Tommy Bell

Personal information
- Full name: Thomas Anthony Peter Bell
- Date of birth: 30 December 1923
- Place of birth: Crompton, Lancashire, England
- Date of death: 21 November 1988 (aged 64)
- Place of death: Chadderton, Lancashire, England
- Position: Full back

Senior career*
- Years: Team / Apps / (Gls)
- ????–1946: Glossop
- 1946: Mossley
- 1946–1952: Oldham Athletic / 170 / (0)
- 1952–1953: Stockport County / 31 / (0)
- 1953–1956: Halifax Town / 117 / (1)
- 1956–1958: Chorley
- 1958–1959: Mossley
- 1959–1960: Ashton United

= Tommy Bell (footballer, born 1923) =

English footballer

Thomas Anthony Peter Bell (30 December 1923 – 21 November 1988) was an English professional footballer. A left-back, he played in 318 Football League matches for three clubs, most notably for hometown club Oldham Athletic. Bell features, along with his son Graham, amongst 'The Legends of Oldham Athletic'.

==Career==
Born in Crompton near Oldham, Bell signed for Mossley from Glossop in 1946. Playing as a right-back, his performances during his 16 matches led to him signing for Third Division North club Oldham Athletic in late 1946. The fee of £550 was a record for a Mossley player.
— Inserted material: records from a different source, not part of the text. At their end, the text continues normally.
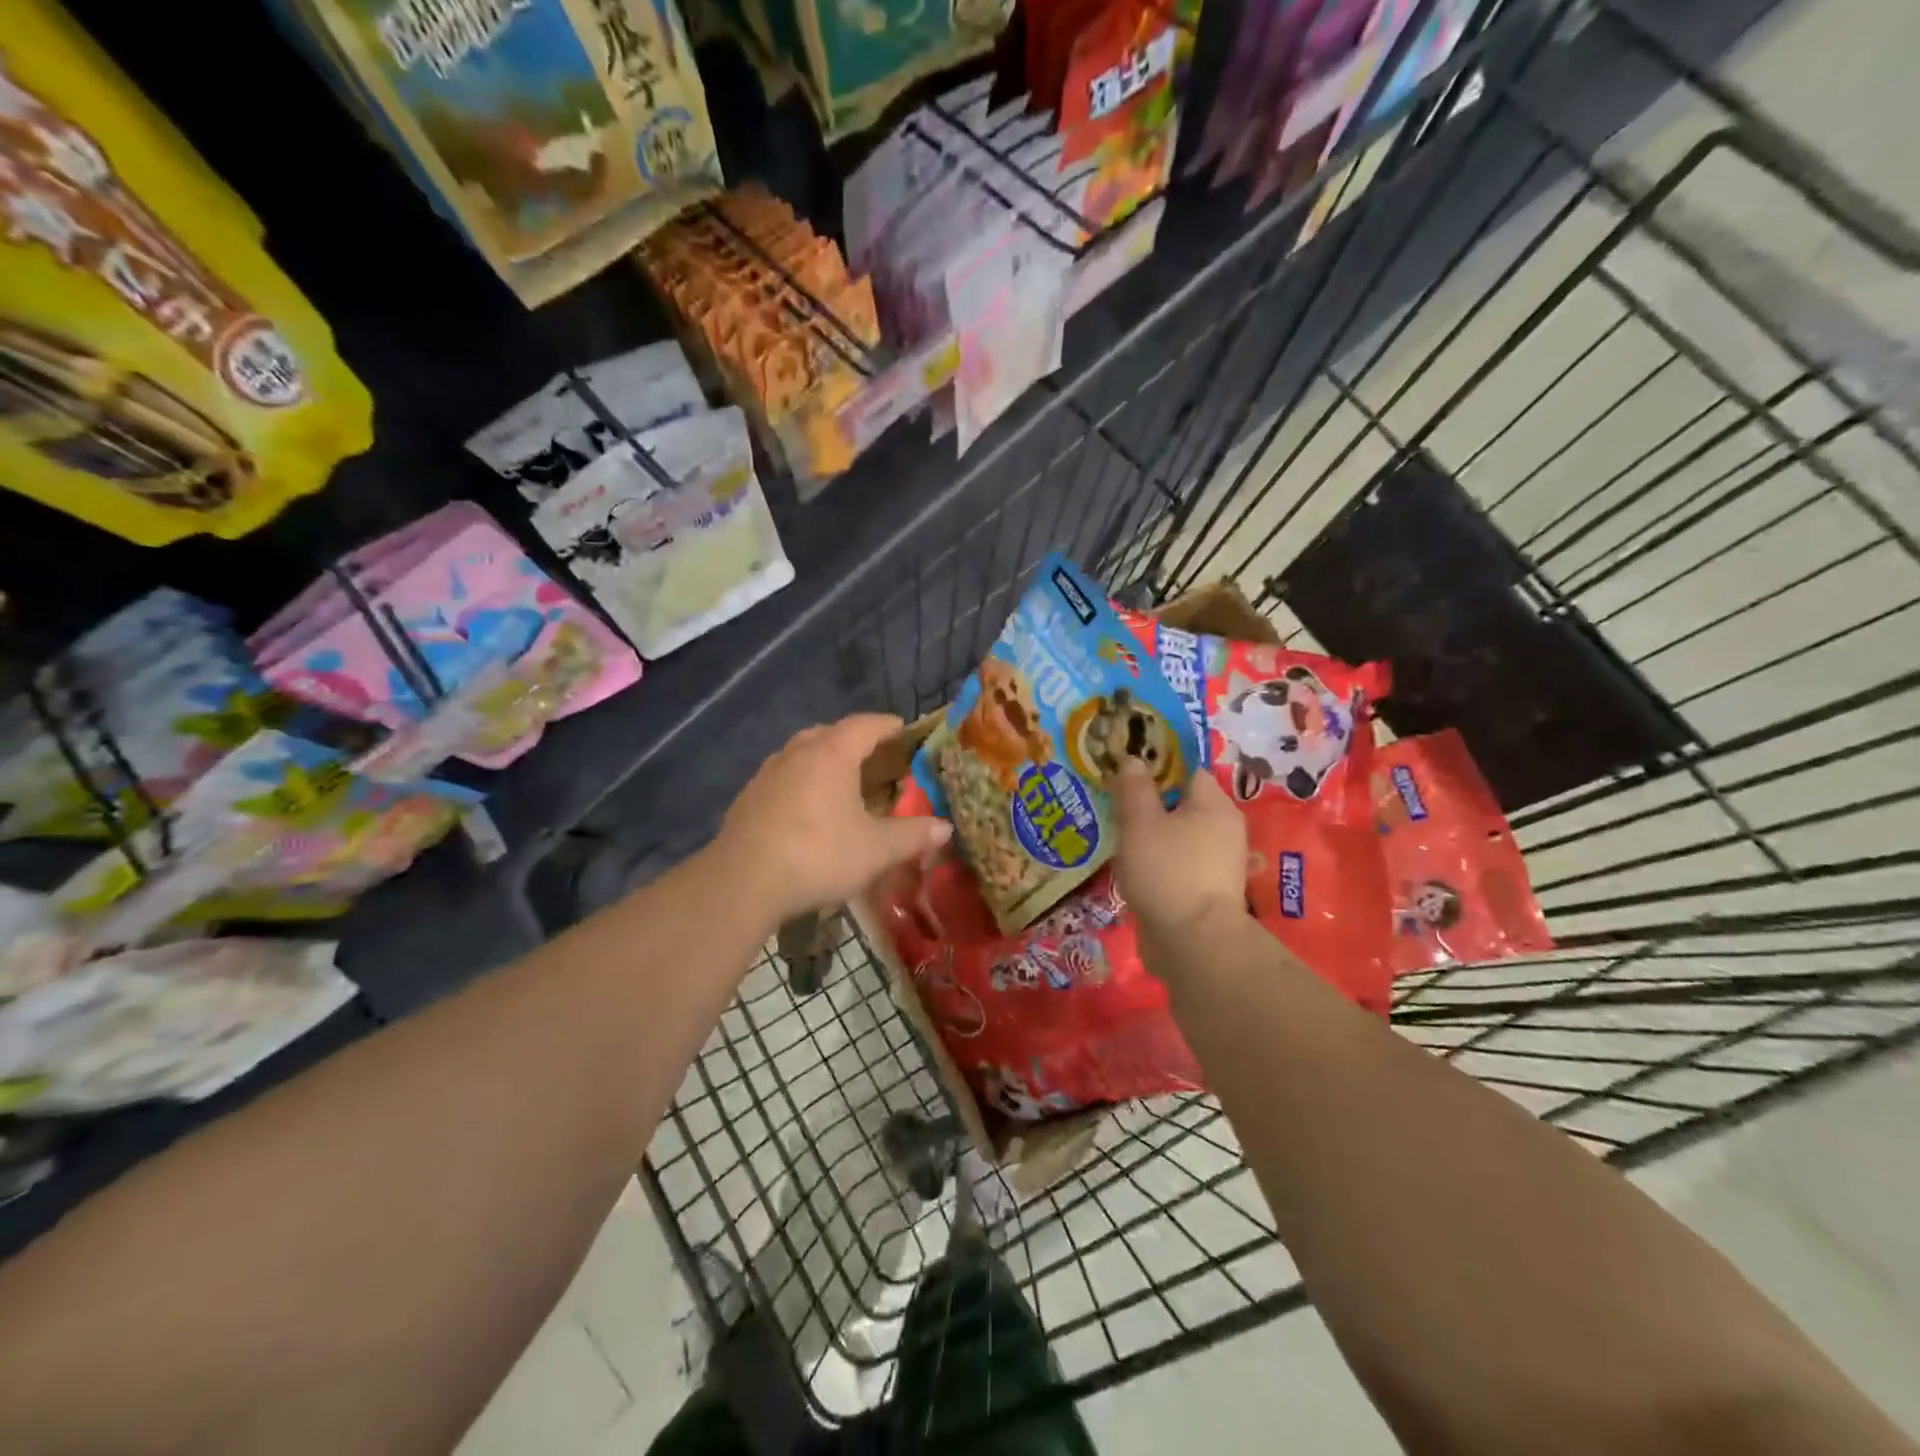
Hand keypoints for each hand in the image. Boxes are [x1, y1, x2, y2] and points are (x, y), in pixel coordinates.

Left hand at [715, 714, 951, 923]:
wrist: (743, 881)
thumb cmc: (818, 855)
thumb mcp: (875, 849)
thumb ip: (912, 835)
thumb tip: (946, 827)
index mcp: (832, 754)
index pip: (864, 725)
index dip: (886, 725)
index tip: (902, 728)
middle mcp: (797, 754)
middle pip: (828, 733)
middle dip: (852, 740)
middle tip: (873, 755)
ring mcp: (767, 774)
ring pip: (800, 753)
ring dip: (822, 759)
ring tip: (840, 779)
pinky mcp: (748, 798)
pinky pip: (782, 777)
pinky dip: (800, 782)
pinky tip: (806, 808)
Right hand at [1113, 760, 1251, 962]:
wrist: (1194, 944)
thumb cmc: (1168, 871)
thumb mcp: (1140, 823)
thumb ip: (1134, 789)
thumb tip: (1133, 760)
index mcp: (1215, 805)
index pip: (1186, 770)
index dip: (1155, 765)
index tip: (1124, 770)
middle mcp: (1224, 830)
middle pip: (1181, 803)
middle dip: (1149, 802)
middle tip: (1113, 802)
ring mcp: (1217, 863)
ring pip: (1177, 835)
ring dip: (1150, 834)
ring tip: (1116, 834)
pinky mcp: (1205, 891)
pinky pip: (1177, 862)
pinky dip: (1156, 860)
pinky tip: (1131, 866)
Bell made his Oldham debut in their 1946–47 FA Cup second-round defeat by Doncaster Rovers on 14 December 1946. He appears to have played well: the Daily Mirror wrote that Bell "left the field thinking out the miserable tale he'd have to tell at home. Outside the ground was the usual mob of autograph hunters. Waiting, not for the stars of Doncaster's successful team, but for Tommy Bell, the man who played a 'blinder'."
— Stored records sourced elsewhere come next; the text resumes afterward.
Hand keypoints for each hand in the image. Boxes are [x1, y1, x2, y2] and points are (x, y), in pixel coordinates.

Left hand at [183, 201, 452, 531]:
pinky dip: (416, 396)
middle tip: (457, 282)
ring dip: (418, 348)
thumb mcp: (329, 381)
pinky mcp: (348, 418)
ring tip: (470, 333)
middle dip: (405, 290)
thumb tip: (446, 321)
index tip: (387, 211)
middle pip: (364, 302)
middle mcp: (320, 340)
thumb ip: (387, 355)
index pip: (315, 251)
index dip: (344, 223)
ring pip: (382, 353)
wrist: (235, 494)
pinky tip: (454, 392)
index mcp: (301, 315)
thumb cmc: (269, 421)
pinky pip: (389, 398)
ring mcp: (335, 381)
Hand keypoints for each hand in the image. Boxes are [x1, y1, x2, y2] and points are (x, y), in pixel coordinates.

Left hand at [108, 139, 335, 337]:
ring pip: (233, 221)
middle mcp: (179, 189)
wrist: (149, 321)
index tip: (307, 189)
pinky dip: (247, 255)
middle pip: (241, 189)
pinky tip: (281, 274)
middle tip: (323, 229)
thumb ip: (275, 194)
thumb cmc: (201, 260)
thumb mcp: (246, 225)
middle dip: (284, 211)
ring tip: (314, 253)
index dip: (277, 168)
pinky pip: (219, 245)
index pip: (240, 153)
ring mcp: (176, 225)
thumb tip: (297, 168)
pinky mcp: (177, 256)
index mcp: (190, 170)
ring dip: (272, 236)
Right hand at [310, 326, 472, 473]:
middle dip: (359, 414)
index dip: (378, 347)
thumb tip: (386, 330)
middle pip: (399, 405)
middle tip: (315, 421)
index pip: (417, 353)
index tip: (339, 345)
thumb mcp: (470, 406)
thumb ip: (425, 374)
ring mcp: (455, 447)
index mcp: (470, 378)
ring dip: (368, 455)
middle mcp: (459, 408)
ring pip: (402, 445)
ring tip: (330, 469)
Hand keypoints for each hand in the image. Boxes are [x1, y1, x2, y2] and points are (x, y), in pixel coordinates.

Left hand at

After playing 170 league matches for Oldham, he signed for Stockport County in 1952. However, the following year he left to join Halifax Town, where he remained until 1956, making 117 appearances and scoring his only goal in the Football League. After leaving Halifax, he signed for Chorley, where he remained until rejoining Mossley during the 1958–59 season. The final season of his playing career, 1959–60, saw him join Ashton United, where he was appointed captain.